* [THE PROBLEM]: Rewrite the listing below, replacing each "series" with "data set" and changing nothing else. Leave the pictures out.

* [SUPPLIED DATA]:
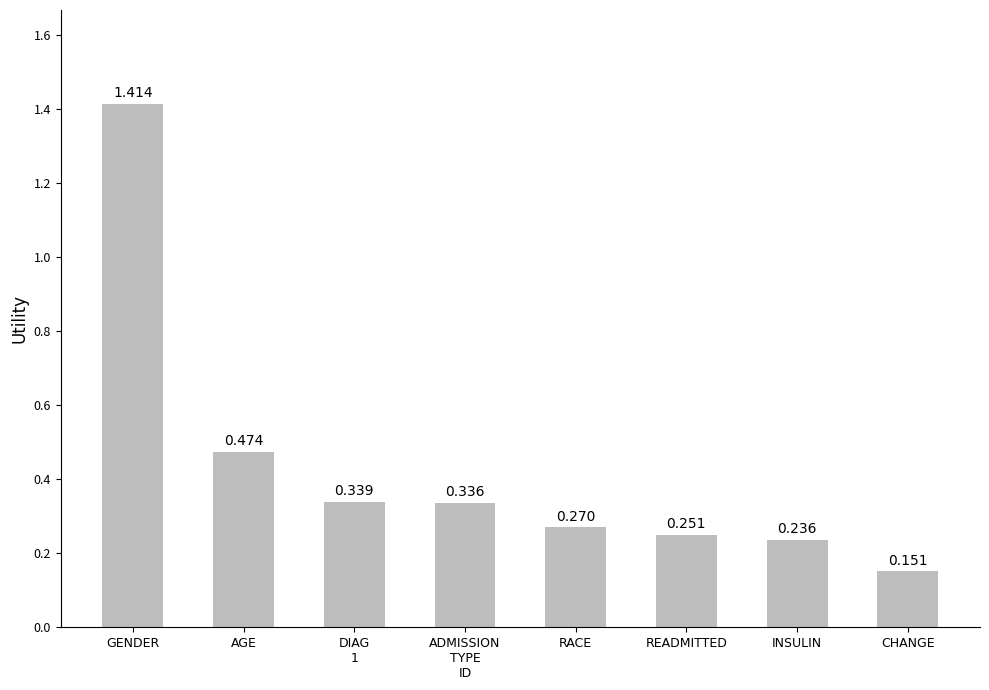

Are the bars horizontal?

No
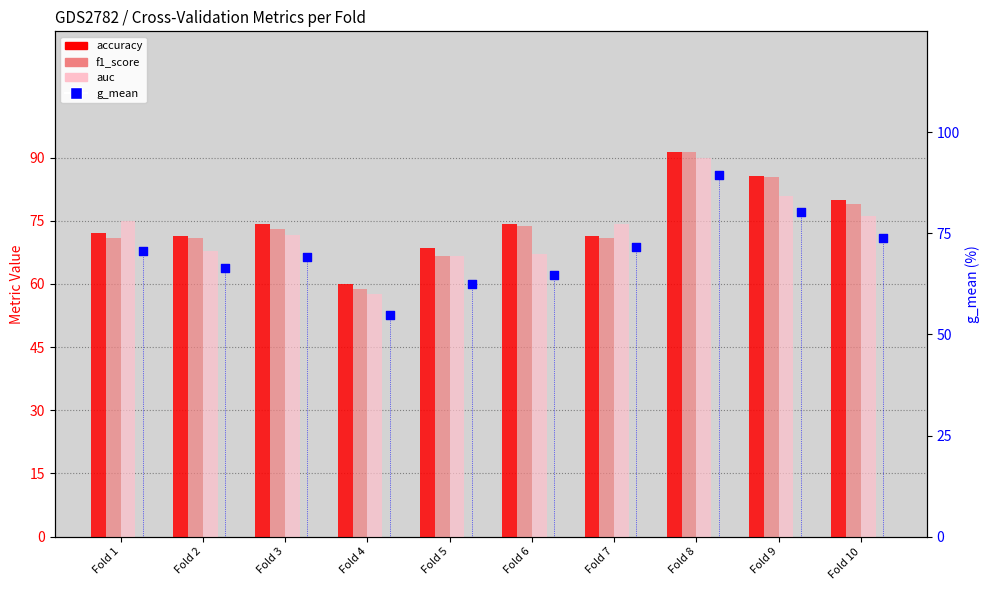

At which category is the sum across all series the highest?

Fold 8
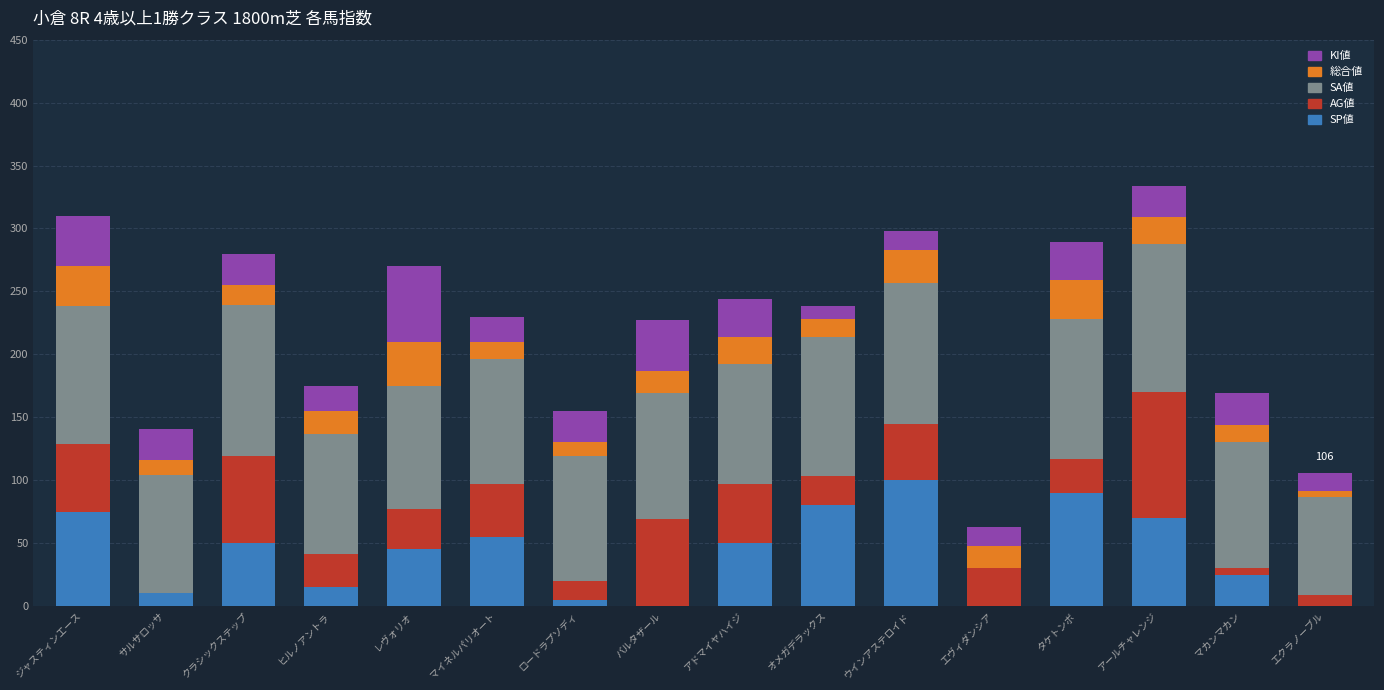

What is the highest value of the SP値 series?

100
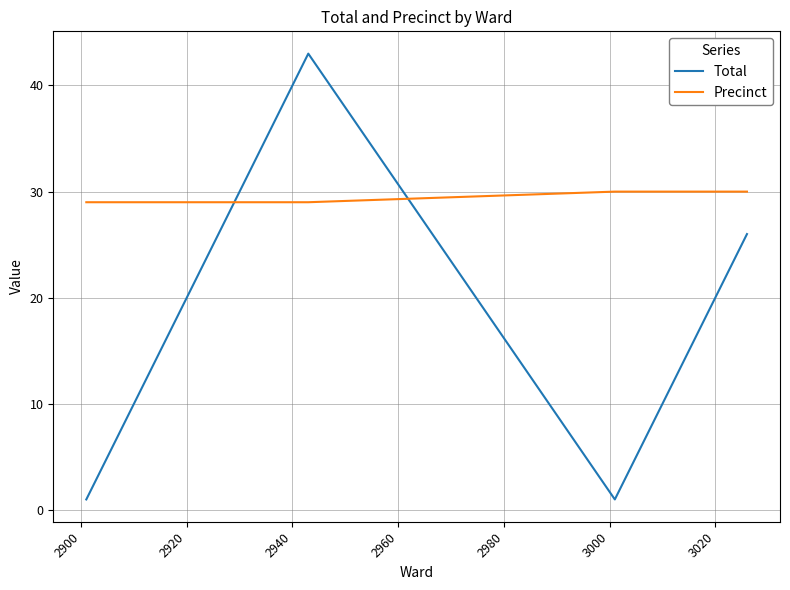

List the series in order of their overall mean, highest first.

Precinct, Total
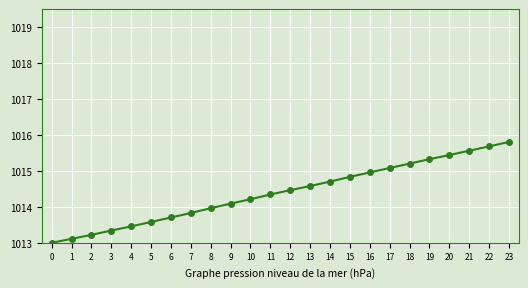

What is the maximum value shown in the chart?

1015.8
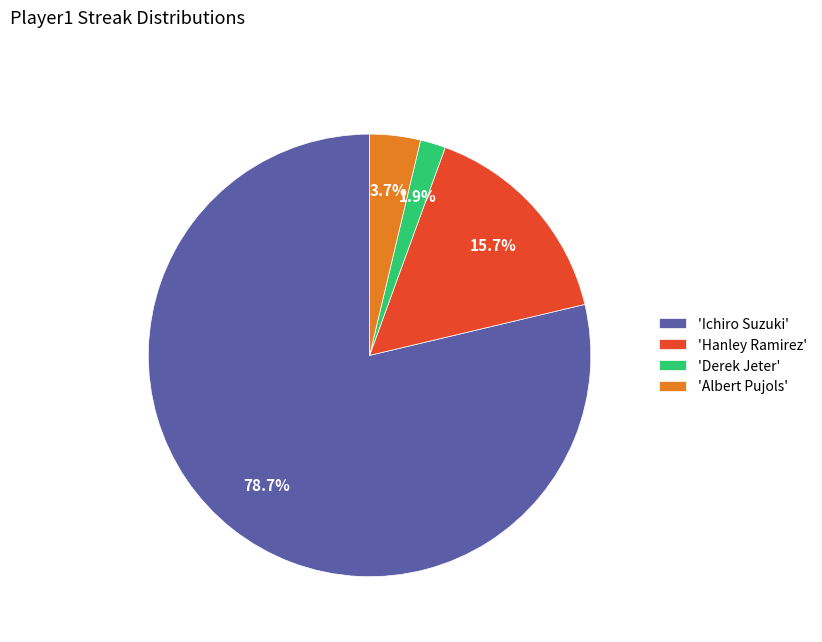

How many slices are in this pie chart?

4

* [ANSWER]:
Are the bars horizontal?

No

At which category is the sum across all data set the highest?

Fold 8

What is the highest value of the SP値 data set?

100

List the data set in order of their overall mean, highest first.

Precinct, Total

What is the maximum value shown in the chart?

1015.8

How many slices are in this pie chart?

4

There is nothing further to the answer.